Source text
-=-=-
There are only a few poems in which Dylan Thomas is not pushing his limits, but is speaking with a quiet assurance.  "This side of the truth," dedicated to his six-year-old son Llewelyn, is the best of them.

Thomas wrote to Vernon Watkins on 26 February 1945, in the letter prior to that in which the poem is enclosed, "I have just been writing at length to Llewelyn, on the occasion of a fall from a tree and a split tongue." . . In his safe Swansea home in the early thirties, Thomas had had a frightening vision of the world empty of meaning, and had been driven to extremes of language to try to fill it.  When he wanted to write the truth of things in a poem that his son would one day read as important to him, Thomas managed to tell, in a measured way, an essentially existential view of life and death.

     I would like to conclude with a reading of that poem, and I would like to try to follow Ralph's directions, by doing it with "a quiet assurance, in a measured way."

This Side of the Truth

(for Llewelyn)
-=-=-
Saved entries

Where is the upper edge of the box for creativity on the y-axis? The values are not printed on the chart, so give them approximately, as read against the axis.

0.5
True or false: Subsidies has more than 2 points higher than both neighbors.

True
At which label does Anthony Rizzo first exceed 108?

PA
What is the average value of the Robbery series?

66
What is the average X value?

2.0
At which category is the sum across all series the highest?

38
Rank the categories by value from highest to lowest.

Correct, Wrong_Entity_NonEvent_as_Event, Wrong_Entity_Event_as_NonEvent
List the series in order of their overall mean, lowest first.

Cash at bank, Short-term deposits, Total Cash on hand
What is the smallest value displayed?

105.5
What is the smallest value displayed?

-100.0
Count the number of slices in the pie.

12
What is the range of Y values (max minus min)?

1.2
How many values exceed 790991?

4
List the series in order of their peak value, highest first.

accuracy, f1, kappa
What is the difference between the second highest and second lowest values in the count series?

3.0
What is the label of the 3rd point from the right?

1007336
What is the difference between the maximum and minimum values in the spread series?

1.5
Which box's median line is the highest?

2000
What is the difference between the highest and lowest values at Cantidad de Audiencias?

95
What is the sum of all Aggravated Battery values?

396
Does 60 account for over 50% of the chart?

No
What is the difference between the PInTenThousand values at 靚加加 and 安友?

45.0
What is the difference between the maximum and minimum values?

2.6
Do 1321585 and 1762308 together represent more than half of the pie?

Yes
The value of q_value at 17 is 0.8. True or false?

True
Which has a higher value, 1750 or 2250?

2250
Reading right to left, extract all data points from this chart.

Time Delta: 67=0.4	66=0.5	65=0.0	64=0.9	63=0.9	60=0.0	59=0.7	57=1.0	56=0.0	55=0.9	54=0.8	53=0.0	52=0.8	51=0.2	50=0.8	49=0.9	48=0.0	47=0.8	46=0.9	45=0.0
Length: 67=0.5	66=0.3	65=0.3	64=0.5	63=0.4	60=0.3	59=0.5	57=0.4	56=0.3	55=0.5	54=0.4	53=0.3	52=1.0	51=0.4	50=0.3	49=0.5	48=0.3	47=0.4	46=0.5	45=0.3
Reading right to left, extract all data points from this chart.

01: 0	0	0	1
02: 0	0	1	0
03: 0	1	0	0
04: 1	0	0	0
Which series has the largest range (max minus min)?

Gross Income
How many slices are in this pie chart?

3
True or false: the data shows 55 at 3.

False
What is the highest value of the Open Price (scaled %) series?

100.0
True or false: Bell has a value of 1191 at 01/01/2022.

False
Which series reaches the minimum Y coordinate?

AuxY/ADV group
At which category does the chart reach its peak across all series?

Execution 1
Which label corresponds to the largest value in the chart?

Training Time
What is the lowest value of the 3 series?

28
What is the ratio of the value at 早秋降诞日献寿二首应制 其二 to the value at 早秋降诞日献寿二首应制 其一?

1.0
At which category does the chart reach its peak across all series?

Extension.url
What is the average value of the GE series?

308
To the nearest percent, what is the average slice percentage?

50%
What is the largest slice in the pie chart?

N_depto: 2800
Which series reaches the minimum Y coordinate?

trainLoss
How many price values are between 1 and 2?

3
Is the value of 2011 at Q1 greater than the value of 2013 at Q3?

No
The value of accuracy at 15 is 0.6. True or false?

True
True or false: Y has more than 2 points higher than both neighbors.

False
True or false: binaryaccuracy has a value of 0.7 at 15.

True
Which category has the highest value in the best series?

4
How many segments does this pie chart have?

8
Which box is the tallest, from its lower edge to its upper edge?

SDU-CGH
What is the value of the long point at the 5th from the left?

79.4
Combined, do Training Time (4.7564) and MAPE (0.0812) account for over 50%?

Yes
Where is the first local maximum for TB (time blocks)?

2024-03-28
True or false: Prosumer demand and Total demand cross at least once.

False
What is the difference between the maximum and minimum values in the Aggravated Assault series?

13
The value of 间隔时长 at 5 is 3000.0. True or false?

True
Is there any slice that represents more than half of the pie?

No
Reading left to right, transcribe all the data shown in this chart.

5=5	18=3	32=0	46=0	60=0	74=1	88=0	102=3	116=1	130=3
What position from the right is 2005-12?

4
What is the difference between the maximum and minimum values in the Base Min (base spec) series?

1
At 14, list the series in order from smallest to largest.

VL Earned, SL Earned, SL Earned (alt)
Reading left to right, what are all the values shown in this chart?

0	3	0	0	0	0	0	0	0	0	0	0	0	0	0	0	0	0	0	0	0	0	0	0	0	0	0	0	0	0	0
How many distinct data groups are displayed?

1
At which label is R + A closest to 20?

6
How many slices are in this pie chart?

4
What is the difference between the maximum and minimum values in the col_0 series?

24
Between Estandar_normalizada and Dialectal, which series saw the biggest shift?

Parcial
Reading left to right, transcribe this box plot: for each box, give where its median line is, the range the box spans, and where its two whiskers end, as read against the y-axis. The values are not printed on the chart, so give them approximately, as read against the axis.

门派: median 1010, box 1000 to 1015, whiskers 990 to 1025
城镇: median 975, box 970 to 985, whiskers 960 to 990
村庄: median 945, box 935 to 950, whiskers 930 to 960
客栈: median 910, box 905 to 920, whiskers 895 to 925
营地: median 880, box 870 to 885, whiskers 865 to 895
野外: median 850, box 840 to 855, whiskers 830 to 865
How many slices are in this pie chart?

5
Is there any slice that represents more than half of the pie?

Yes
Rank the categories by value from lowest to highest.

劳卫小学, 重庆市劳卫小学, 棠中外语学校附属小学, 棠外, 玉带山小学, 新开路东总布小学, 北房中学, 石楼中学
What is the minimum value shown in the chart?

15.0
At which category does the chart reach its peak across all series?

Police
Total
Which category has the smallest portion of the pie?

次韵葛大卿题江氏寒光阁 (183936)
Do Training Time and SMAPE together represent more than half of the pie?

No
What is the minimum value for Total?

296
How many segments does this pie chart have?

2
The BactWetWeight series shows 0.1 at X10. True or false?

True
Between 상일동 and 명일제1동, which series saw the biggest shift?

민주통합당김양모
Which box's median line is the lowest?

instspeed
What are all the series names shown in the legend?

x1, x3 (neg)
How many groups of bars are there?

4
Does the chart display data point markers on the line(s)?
-=-=-
Your assignment
List every person named in the passage above about Dylan Thomas's poem "This side of the truth."

Solution for this task
Dylan Thomas, Llewelyn, Vernon Watkins, Ralph